Gabe Weatherhead, in an excellent piece on the slow decline of independent online publishing:
Is this it then? Is this the last gasp of independent blogging as everyone moves to micro transactions of half considered thoughts? Will Tweets eat WordPress? It sure seems like the indie blogs are thinned down to a small collection of ideas and opinions. Worse, it feels like the only sites that receive attention are the ones with interstitial ads or pop-up lectures about ad blocking. I know a lot of people are worried about indie blogging because The Deck is going away. But I worry that it’s just the tail end of the sinking ship. Most of the indie blogging spirit feels long lost to me.
Gabe goes on to recommend some of the indie weblogs that he reads. And in that spirit, I thought I’d do the same:
- 512 Pixels by Stephen Hackett
- BirchTree by Matt Birchler
- The Brooks Review by Ben Brooks
- The Newsprint by Joshua Ginter
- No Octothorpe by G. Keenan Schneider
- Pixel Envy by Nick Heer
- Schwarztech by Eric Schwarz
- Steven’s Blog by Steven Aquino
I’m sure there are plenty that I’m leaving out, but this was compiled after a quick glance through my RSS reader.
On a related note, I’ve been making an effort to share links to more indie weblogs lately. Not just because of my own, personal interest in this whole independent online publishing thing, but also because I truly get the most satisfaction from reading those sites.
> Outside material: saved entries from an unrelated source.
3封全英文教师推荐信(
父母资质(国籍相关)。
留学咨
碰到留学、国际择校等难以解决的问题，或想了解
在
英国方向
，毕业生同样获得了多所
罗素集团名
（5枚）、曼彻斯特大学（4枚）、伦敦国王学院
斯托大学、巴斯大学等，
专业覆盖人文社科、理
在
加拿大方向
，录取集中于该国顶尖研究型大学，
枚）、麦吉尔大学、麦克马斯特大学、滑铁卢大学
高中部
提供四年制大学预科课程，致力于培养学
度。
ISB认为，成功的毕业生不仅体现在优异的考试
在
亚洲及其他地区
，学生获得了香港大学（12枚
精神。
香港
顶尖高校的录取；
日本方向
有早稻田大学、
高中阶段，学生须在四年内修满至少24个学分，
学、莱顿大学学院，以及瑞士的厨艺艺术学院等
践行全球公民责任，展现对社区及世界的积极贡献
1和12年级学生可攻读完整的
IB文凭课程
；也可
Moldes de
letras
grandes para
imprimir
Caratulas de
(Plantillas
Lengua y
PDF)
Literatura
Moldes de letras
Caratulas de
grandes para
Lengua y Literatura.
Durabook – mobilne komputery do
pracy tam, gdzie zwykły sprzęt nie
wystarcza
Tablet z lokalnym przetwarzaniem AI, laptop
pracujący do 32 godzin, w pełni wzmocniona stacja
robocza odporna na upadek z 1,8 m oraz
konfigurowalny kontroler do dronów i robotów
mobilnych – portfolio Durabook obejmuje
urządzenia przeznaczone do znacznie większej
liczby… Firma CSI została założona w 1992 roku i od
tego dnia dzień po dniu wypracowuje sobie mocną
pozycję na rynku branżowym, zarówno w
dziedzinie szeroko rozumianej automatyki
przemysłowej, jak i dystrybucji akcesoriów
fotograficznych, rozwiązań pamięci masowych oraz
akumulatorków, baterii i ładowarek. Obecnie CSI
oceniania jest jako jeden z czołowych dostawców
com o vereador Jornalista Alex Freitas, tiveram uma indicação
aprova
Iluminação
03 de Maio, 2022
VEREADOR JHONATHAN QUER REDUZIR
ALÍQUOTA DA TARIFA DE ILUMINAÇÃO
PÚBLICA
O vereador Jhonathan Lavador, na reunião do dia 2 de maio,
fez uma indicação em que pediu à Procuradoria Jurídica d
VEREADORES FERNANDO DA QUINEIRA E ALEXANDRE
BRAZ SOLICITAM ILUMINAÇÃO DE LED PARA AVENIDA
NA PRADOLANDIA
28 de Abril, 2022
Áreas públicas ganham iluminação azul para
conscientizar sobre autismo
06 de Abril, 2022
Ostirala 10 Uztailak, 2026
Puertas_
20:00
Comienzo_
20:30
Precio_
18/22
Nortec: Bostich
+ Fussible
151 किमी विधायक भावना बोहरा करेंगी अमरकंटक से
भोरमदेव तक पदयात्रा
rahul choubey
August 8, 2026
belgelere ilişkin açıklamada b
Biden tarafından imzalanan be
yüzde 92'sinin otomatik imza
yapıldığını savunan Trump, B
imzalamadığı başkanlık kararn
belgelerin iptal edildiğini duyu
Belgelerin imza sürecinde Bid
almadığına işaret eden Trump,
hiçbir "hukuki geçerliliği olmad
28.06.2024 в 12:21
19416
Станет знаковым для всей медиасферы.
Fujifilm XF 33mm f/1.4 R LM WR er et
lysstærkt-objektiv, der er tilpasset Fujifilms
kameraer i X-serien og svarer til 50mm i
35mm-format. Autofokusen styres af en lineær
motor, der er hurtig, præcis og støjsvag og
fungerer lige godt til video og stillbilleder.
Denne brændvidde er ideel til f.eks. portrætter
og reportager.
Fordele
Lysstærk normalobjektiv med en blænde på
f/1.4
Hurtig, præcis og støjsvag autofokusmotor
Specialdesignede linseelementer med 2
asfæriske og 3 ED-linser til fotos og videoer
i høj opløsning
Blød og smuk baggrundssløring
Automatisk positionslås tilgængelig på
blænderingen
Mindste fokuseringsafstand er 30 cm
Larger publications have their role and I will continue to read and link to them, but I think Initial Charge would prove more useful if it was helping to surface more obscure writers with interesting ideas.
If you browse through the first few pages of the Linked List, you’ll see that I haven’t exactly been doing a great job at this, there’s a lot of room for improvement. But I hoping to slightly shift my focus towards sharing more ideas rather than quite so many news items. I don’t exactly have any sort of quota, or anything similar, that I’m trying to attain, this is just something I plan to keep in the back of my mind when I’m deciding who and what I link to when publishing.